High Court judges lodged harsh criticism against the Education Ministry and the Knesset following the Yeshiva Ketanoh Law, which will allow the yeshivos ketanos to continue to receive funding without their teaching the Core Curriculum requirements. The judges also said that since the law was passed by the Knesset they wouldn't issue operative court orders against budgeting institutions that do not meet the Core Curriculum requirements. In response MK Rabbi Moshe Gafni aimed cutting remarks at the High Court, "which has shown its true face regarding the educational establishment in Israel."

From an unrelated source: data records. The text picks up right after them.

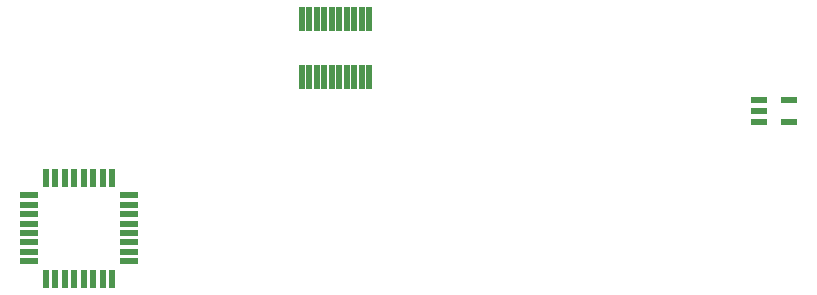
<source format=gbr>
%TF.GenerationSoftware,KiCad,Pcbnew,7.0.8*%
%TF.CreationDate,2023-10-07T19:29:42-07:00*%
%TF.ProjectId,nixie3,6e697869-6533-42e6-9b69-6361645f7063,rev?*%
%TF.SameCoordinates,Original*%
%TF.FileFunction,Paste,Top*%
%TF.FilePolarity,Positive*%
%FSLAX46Y46*%
G04 Gerber Fmt 4.6, Leading zero omitted, Abs format (unit mm)*
G04 Created by KiCad (PCBNEW 7.0.8) date 2023-10-07 19:29:42*
%MOMM*%
%LPD*%
G01*
G04 APERTURE LIST*
G04 Aperture macros list*
%AMRoundRect*
0 Rectangle with rounded corners*
0 $1 Rounding radius*
0 $2 $3 $4 $5 $6 $7 $8 $9 X,Y pos of 4 corners*
0 Add a 4 corners polygon primitive as box body*
4,1,4,$2,$3,$4,$5,$6,$7,$8,$9,$2,$3,0*
0 Add four circle primitives for the rounded corners*
1,1,$1+$1,$2,$3*
1,1,$1+$1,$4,$5*
1,1,$1+$1,$6,$7*
1,1,$1+$1,$8,$9*
0 Add four rect primitives between the rounded corners*
20,1,$1+$1,$2,$3,$4,$5,0*
20,1,$1+$1,$4,$5,$6,$7,0*
20,1,$1+$1,$6,$7,$8,$9,0*
20,1,$1+$1,$8,$9,$2,$3,0*%
G04 Aperture macros list end*
%ADD10R,1.600000X0.550000*%
%ADD11R,0.550000X1.600000*%
%ADD12RoundRect,0.008200X0.196800X-0.976800X0.196800X0.976800X-0.196800X0.976800X-0.196800X-0.976800X0*%
%ADD13RoundRect,0.008200X-0.196800X0.976800X-0.196800X-0.976800X0.196800X-0.976800X0.196800X0.976800X0*%
%ADD14R,1.320800X0.508000*%
G04 APERTURE END LIST*
D10*
%TO.C,U1*%
X101340000Y-58265000D03*
X101340000Y-59065000D03*
X101340000Y-59865000D03*
X101340000Y-60665000D03*
X101340000Y-61465000D03*
X101340000Y-62265000D03*
X101340000Y-63065000D03*
X101340000Y-63865000D03*
D11*
X102790000Y-65315000D03*
X103590000Y-65315000D03*
X104390000Y-65315000D03*
X105190000Y-65315000D03*
X105990000Y-65315000D03*
X106790000Y-65315000D03*
X107590000Y-65315000D03*
X108390000Y-65315000D03*
D10*
X109840000Y-63865000D03*
X109840000Y-63065000D03*
X109840000Y-62265000D03*
X109840000Y-61465000D03*
X109840000Y-60665000D03*
X109840000Y-59865000D03*
X109840000Y-59065000D03*
X109840000Y-58265000D03*
D11*
X108390000Y-56815000D03*
X107590000Y-56815000D03*
X106790000Y-56815000D03*
X105990000Y-56815000D03*
X105190000Y-56815000D03*
X104390000Y-56815000D03*
X103590000Y-56815000D03*
X102790000Y-56815000D03*
%TD*%
D12*
%TO.C,U6*%
X124460000Y-48260000D03*
X125095000Y-48260000D03*
X125730000Y-48260000D03*
X126365000Y-48260000D03*
X127000000Y-48260000D03*
X127635000Y-48260000D03*
X128270000Y-48260000D03*
X128905000Y-48260000D03*
X129540000Y-48260000D03*
X130175000Y-48260000D03*
D13*
X130175000Y-43320000D03*
X129540000Y-43320000D03*
X128905000Y-43320000D03*
X128270000Y-43320000D03*
X127635000Y-43320000D03*
X127000000Y-43320000D03*
X126365000Y-43320000D03*
X125730000Y-43320000D03*
X125095000Y-43320000D03*
X124460000Y-43320000D03*
%TD*%
D14*
%TO.C,U2*%
X163144200Y-50165000D03*
X163144200Y-51115001D03*
X163144200Y-52065002D03*
X165735000Y-52065002D03*
X165735000Y-50165000D03*
%TD*%
M02*

</source>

One week ago the Knesset, in a 39-6 vote, passed a law allowing the yeshivos ketanos to receive 60 percent of the standard amount of per-student funding. The law is slated to go into effect at the beginning of the coming school year (5769), but a paragraph containing an "interim directive" was inserted by chareidi MKs — due to concerns the High Court would try to waylay the law — stated that the yeshivas would be eligible for funding immediately, even though the law only takes effect in another few months.

At a hearing held in response to a petition by the Teachers Association and the Center for Jewish Pluralism (the Israeli arm of the American Reform movement) the judges condemned the law legislated in opposition to the High Court's stance, made clear at previous stages of the petition. Following the court's decision, the Teachers Association said it is now considering the possibility of filing a petition against the exemption given to the yeshivas.

The judges had previously (before passage of the law) announced that they would issue operative court orders against funding institutions that do not meet the Core Curriculum requirements, but due to the new law they will refrain from doing so. The Court also determined the Education Ministry would have to cover the court costs.

Without the "interim directive" paragraph, according to the High Court decision, the Education Ministry would have had to halt funding the yeshivos ketanos immediately.

Commenting on the court's actions MK Rabbi Gafni said, "The High Court is not saying not to provide funding for those who don't teach Judaism at all, at a time when the current education system is turning out ignoramuses who don't know their right from their left, and know nothing about Judaism or the wisdom-beyond-description contained in the Written Torah and the Oral Torah. The young Jewish [student] educated in Israel's secular education system is deprived of all this. Yet the High Court has nothing to say about that. On the contrary. They object only to the holy yeshivas, where they study what the great thinkers of the generations in the Jewish people have been involved in from Mt. Sinai to the present. It stems from unbridled jealousy."